In fact, speed to decision is a key factor underpinning the focus of several survey respondents when addressing refreshing core ERM programs to remove multiple layers of reviews or approvals, extensive documentation requirements, and an over-emphasis on comprehensiveness without risk stratification. These tendencies lengthen cycle times, reduce the relevance of program output, and slow decision-making, all of which can prove problematic in today’s fast-moving and complex environment, respondents say.
The survey and report analysis identified AI, particularly gen AI, as a potential solution, positioning ERM teams to move beyond backward-looking risk assessments to more proactive scenario analysis and issue identification.

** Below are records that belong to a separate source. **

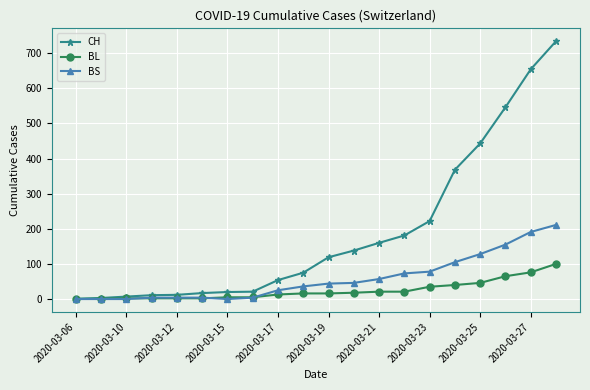

Rank the series by their maximum value, from highest to lowest.

CH, BS, BL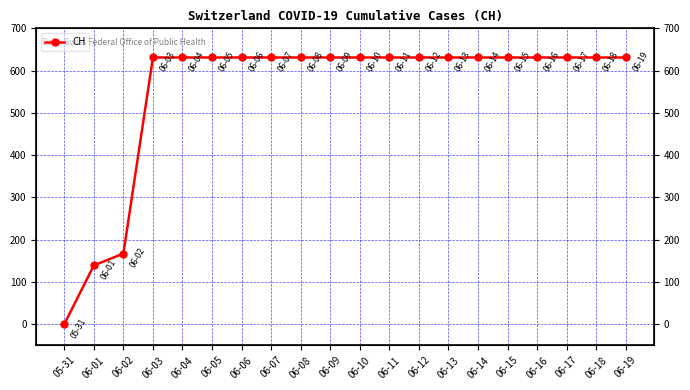

Does the chart display data point markers on the line(s)?

Yes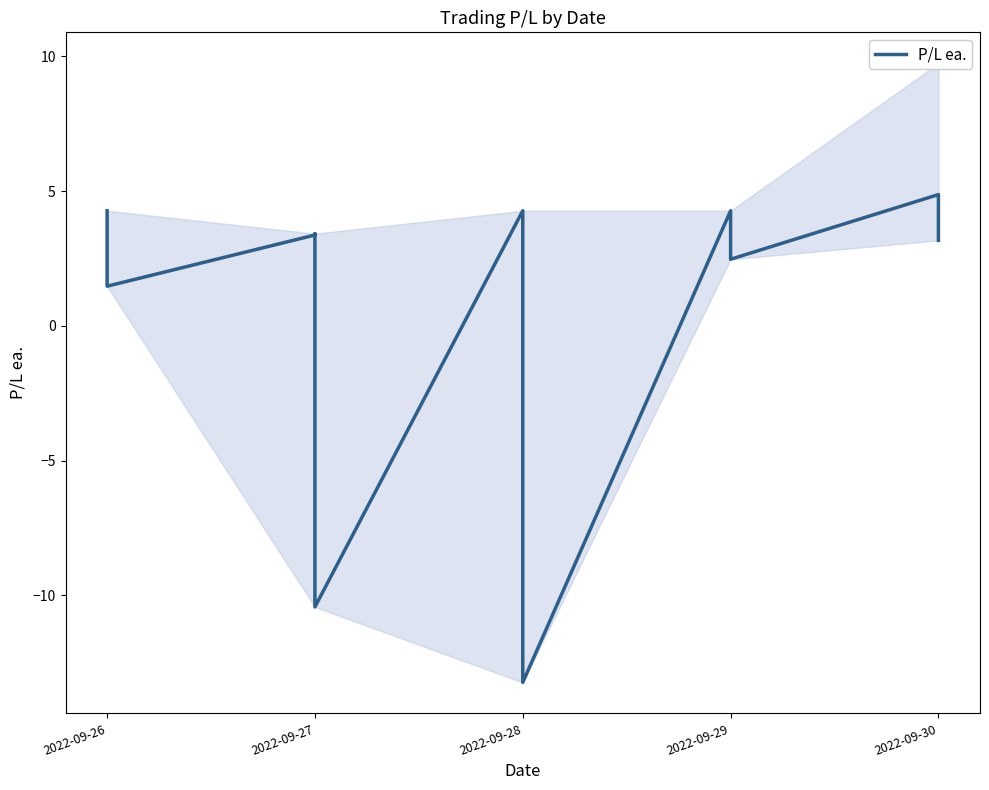

Count the number of values greater than 3.

8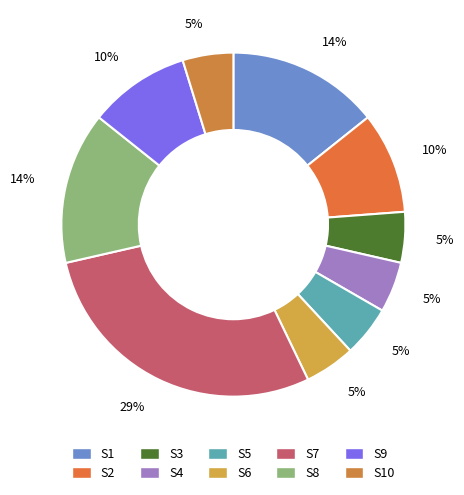

How many segments does this pie chart have?

10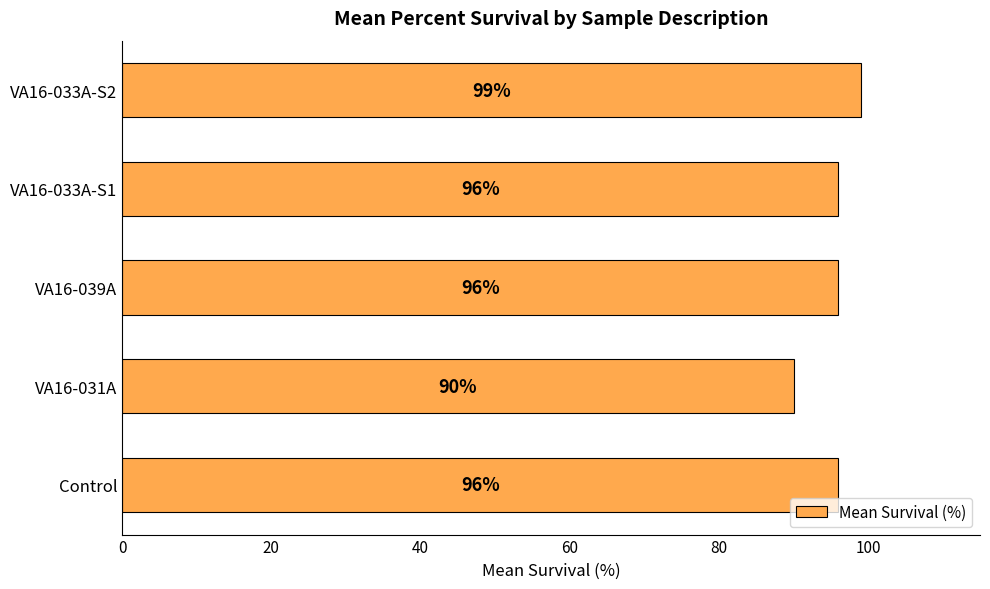

At which category does the chart reach its peak across all series?

VA16-033A-S2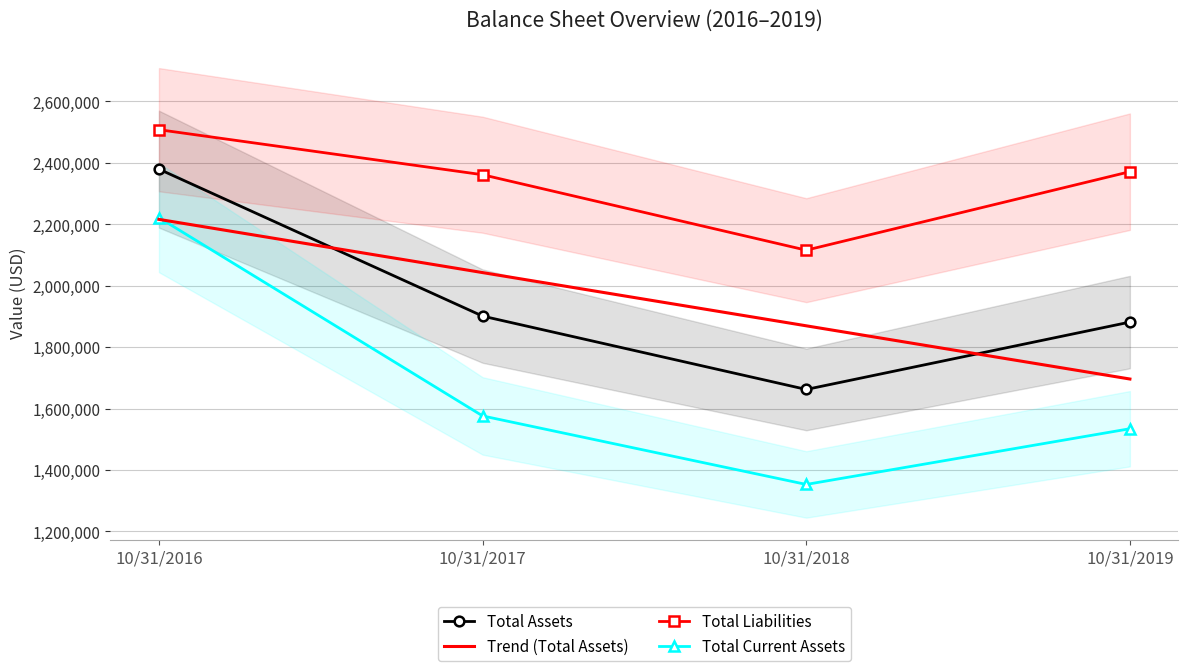

Does the chart have visible grid lines?

Yes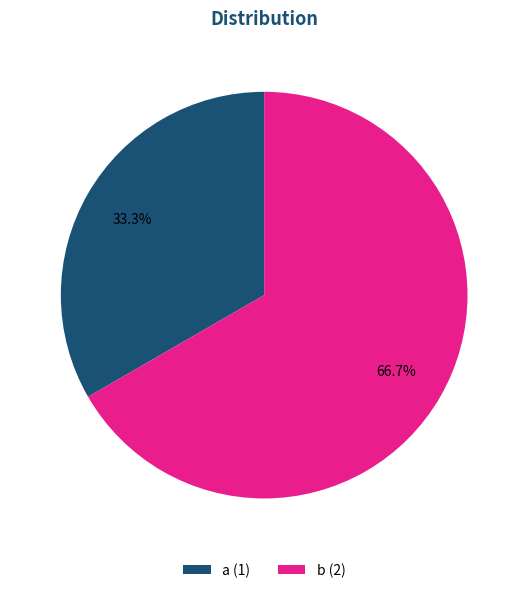

How many slices are in this pie chart?

2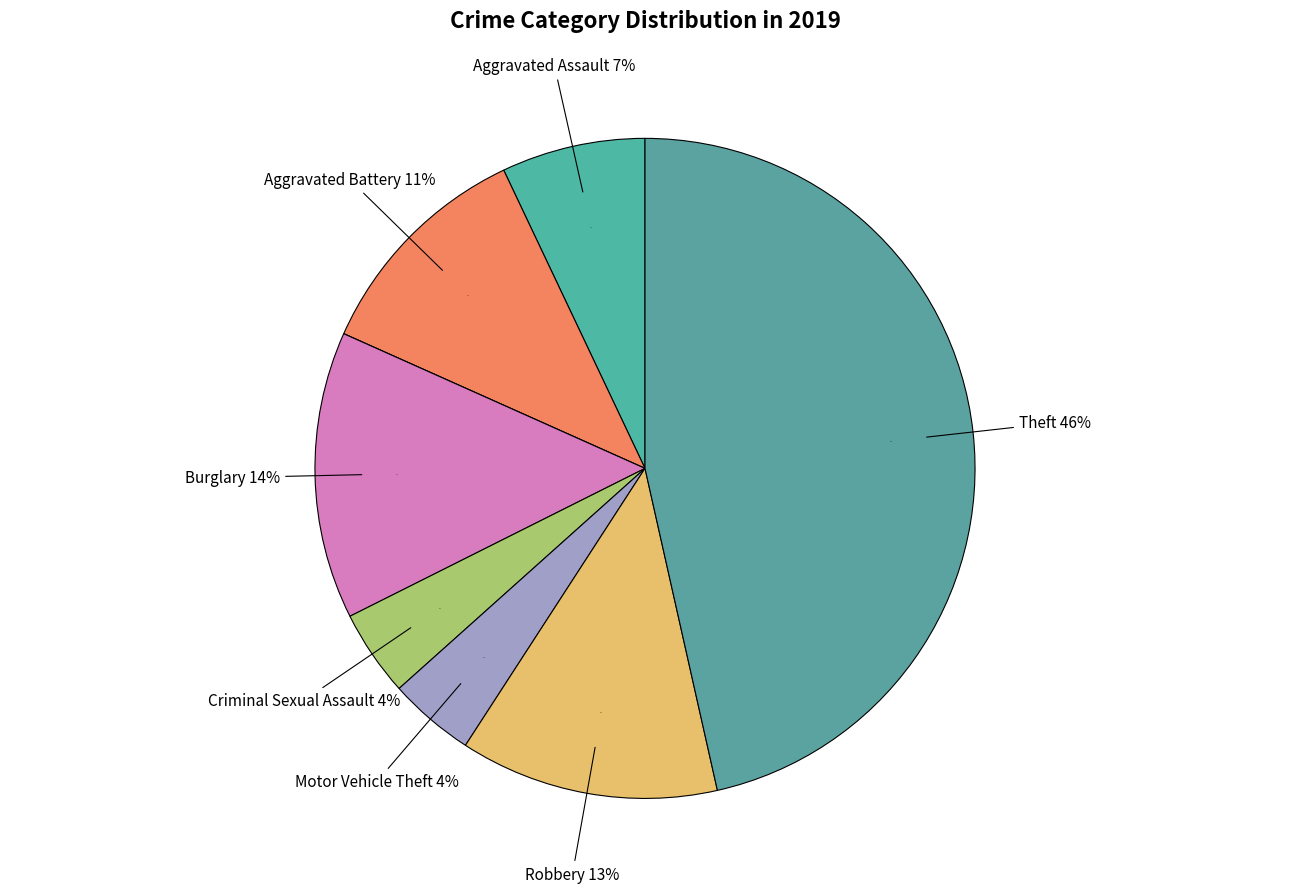

How many slices are in this pie chart?

8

Used effectively, this technology can empower business leaders and risk managers to anticipate disruptions, identify risk hotspots, and prioritize actions based on probabilistic insights.
The report emphasizes that even as the ERM function relies on technology and gets operationally leaner for “navigation,” team leaders can’t forget its pedigree. ERM must retain the foundational strengths of a “cartographer past”—discipline, rigor, and consistency.

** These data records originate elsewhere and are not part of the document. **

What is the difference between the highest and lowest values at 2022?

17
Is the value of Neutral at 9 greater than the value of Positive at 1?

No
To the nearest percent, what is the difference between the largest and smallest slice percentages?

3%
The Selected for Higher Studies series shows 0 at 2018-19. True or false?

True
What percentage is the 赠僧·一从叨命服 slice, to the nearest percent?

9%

The difference is one of orientation. Where ERM once focused primarily on mapping risks, its value today is increasingly realized through navigation: helping leaders understand trade-offs, anticipate uncertainty, and make informed decisions in the face of change.
“As the old world order reconstitutes itself, it’s more important than ever for ERM teams to help the organization stick to its core risk management principles, mobilize and act with agility, and proactively manage change,” says Citi’s Persaud.
How To Use the Report
In this concise report, ProSight, Oliver Wyman, and the risk leaders synthesize survey results to bring greater understanding to the shift in the ERM function and how ERM leaders can act. The report is not exclusive to ERM personnel and can be used to inform the entire organization about the valuable role of ERM, offering insight to the board and executives, to MDs and non-managers, and distributed across business lines.

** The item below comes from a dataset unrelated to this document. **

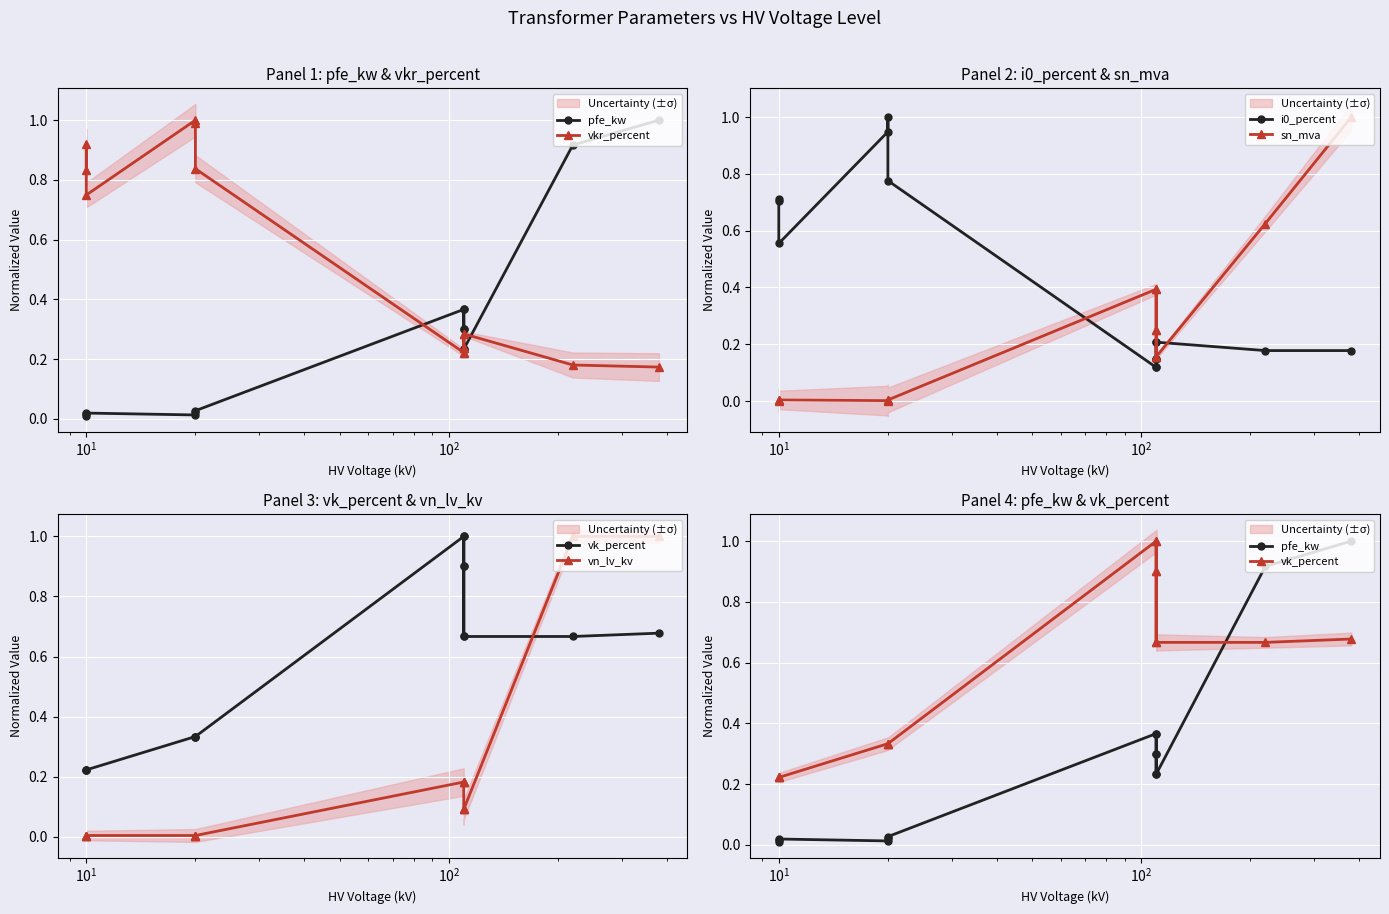

What is the average value of the pfe_kw series?

0.3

“For years, ERM’s success was measured by how well it could map risks across the enterprise. Today, that’s no longer enough,” says Parekh. “This work reflects the shared recognition that ERM’s value is realized when risk insight shapes an organization’s real decisions—not just ERM reports.”
“In a world defined by faster change, greater interconnectedness, and less certainty, that shift matters more than ever,” Parekh adds. “This shareable report captures what that next chapter looks like in practice.”
And since ERM practitioners put special emphasis on the need to upskill their teams, the piece could be especially beneficial for human resources departments. As the report stresses, there is a real demand for team members who bring clarity to emerging risks and engage strategically with business and risk leaders on technical risk topics. Leading ERM teams blend these backgrounds, along with an understanding of AI applications, to drive collaboration with data scientists and technology teams.
Ultimately, this is a report intended to ease the path for change. With that in mind, participating risk leaders advise that organizations manage this transition in an authentic and disciplined way.
“It’s potentially going to feel overwhelming. What to change; what order to change it, how to get teams on board; how to sell the approach up and across the organization,” says Persaud. “While it might be easier to just copy what others are doing, making this pivot will land better if it’s grounded in what your organization wants to be. Link the work to the strategic priorities for your firm, not just any firm. That will help teams prioritize where to start evolving first. It will be easier to get engagement and buy-in.”